Biden to urge businesses to help ease shipping backlogs

US President Joe Biden will host a meeting on Wednesday to hail progress in addressing supply chain problems weighing on the economy and threatening the holiday season, while he challenges business and union leaders to do more to ease shipping backlogs.

The Port of Los Angeles is going into 24/7 operations as a step towards helping ease the shipping snarl there and at the Port of Long Beach, a senior administration official told reporters before the meeting.

In addition, the three largest carriers of goods — Wal-Mart, FedEx and UPS — plan to move towards round-the-clock operations to help speed the shipment of goods across the country, the official said.

Samsung, Home Depot and Target are also increasing their work in off-peak hours to accelerate the movement of goods, the official said.

“By taking these steps, they’re saying to the rest of the supply chain, you need to move, too,” the official said. “Let’s step it up.”

White House officials, scrambling to relieve global supply bottlenecks choking US ports, motorways and railways, say that Americans may face higher prices and some empty shelves this Christmas season. They are urging patience.

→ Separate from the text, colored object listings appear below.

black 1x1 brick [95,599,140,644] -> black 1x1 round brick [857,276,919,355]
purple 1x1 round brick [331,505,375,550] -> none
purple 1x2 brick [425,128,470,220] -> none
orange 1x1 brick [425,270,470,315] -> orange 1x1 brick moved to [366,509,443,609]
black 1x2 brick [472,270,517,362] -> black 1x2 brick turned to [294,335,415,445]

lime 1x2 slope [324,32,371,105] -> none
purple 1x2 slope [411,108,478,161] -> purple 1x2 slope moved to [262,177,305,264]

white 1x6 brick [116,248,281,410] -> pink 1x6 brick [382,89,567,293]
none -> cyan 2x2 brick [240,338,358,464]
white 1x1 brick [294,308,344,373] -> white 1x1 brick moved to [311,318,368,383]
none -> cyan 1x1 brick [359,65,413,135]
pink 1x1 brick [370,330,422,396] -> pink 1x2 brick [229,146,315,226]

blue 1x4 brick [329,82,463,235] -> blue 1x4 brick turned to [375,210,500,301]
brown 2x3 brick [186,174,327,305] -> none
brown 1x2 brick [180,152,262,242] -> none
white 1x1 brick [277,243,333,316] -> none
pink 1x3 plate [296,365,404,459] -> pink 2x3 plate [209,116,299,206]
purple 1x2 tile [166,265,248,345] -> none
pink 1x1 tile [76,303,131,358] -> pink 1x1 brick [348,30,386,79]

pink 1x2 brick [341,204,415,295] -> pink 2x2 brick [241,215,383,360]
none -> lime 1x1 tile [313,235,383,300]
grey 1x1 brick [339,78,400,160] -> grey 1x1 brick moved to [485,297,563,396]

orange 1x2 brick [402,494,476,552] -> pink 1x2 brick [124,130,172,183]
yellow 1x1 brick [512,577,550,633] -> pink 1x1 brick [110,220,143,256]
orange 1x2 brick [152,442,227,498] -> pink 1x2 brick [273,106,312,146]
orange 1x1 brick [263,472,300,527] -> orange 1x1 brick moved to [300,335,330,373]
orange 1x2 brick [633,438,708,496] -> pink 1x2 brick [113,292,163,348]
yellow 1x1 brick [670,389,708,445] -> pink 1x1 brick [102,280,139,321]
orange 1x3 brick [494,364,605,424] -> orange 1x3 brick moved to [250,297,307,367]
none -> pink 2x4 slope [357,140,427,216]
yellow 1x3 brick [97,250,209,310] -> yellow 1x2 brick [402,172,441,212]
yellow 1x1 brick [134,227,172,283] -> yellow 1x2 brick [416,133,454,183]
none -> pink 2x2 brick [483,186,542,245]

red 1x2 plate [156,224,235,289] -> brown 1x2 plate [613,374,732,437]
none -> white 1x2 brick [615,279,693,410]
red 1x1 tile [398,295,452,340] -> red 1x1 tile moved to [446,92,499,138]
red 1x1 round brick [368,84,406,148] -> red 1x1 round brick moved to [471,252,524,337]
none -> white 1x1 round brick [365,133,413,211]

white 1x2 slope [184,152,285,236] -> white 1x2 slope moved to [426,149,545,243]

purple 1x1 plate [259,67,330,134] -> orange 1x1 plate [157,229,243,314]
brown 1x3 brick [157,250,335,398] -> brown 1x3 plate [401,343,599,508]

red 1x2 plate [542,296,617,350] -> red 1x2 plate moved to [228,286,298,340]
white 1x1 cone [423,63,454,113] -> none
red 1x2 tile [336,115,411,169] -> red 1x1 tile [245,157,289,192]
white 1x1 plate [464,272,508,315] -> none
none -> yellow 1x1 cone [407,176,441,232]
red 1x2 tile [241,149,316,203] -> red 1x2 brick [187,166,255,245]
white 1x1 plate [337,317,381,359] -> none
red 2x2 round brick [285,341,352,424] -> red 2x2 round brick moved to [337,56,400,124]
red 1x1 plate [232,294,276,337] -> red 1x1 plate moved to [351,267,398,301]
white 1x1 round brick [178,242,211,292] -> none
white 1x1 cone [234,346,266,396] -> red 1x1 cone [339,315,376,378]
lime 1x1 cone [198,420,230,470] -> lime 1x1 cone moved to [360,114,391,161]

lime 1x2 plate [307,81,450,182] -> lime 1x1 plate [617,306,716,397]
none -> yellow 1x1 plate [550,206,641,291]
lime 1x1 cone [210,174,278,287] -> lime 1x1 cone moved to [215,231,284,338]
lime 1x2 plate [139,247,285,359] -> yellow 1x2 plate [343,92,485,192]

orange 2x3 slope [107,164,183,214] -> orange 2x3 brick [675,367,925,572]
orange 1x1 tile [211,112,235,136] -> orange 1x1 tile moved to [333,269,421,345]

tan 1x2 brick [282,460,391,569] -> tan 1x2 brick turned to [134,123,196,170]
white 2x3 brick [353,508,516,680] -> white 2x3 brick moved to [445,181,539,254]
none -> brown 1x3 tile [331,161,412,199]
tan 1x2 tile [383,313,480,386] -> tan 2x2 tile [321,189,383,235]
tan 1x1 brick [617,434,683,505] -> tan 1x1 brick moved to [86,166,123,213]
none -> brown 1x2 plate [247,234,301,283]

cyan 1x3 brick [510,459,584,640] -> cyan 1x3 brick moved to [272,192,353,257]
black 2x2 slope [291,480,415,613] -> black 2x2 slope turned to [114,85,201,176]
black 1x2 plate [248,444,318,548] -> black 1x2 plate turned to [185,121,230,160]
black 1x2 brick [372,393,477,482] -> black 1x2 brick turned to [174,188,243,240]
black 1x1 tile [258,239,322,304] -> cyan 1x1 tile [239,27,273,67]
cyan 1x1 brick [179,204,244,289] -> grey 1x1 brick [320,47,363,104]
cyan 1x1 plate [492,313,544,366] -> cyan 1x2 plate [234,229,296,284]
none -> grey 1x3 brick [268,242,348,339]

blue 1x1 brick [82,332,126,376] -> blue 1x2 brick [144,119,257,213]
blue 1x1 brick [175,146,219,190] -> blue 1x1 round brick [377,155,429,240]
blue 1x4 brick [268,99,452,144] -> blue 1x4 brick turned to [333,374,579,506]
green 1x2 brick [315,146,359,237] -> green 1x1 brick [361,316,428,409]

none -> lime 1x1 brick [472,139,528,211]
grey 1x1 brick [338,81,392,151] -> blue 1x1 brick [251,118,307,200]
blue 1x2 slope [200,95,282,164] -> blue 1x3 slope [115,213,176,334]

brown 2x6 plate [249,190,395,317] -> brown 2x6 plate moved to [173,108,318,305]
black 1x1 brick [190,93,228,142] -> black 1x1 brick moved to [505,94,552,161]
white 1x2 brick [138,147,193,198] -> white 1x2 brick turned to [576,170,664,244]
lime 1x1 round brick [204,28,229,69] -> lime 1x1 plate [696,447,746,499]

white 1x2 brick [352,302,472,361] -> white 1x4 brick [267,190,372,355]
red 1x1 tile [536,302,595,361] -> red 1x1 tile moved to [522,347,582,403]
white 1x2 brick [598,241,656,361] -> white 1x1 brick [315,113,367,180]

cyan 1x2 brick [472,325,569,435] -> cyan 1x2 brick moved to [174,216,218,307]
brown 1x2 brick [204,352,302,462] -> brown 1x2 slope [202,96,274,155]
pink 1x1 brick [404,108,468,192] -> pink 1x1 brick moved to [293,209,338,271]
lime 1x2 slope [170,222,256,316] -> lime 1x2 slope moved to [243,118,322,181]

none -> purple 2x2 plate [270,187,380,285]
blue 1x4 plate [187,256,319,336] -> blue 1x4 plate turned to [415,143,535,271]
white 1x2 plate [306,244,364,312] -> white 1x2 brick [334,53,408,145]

The supply crisis is driven in part by the global Covid-19 pandemic. It not only threatens to dampen US spending at a critical time, it also poses a political risk for Mr Biden.

An unremitting shipping logjam in the waters outside of Los Angeles has contributed to higher costs, delays and intermittent goods shortages across the US. Bloomberg

Mr Biden will meet at the White House this afternoon with executives from the two ports as well as from the International Longshore and Warehouse Union, the Teamsters Union, the AFL-CIO union federation, Wal-Mart, FedEx, UPS, Target, the National Retail Federation, the American Trucking Association, the Pacific Maritime Association and more.

The White House has been trying to tackle inflation-inducing supply bottlenecks of everything from meat to semiconductors, and formed a task force in June that meets weekly and named a “bottleneck” lead, John Porcari, to push private-sector companies to find ways to get goods flowing.

Thousands of shipping containers are on cargo ships offshore waiting to be offloaded in Los Angeles and Long Beach. Similar backlogs exist at ports in New York and Savannah, Georgia. A shortage of warehouse workers and lorry drivers to pick up goods is partly to blame.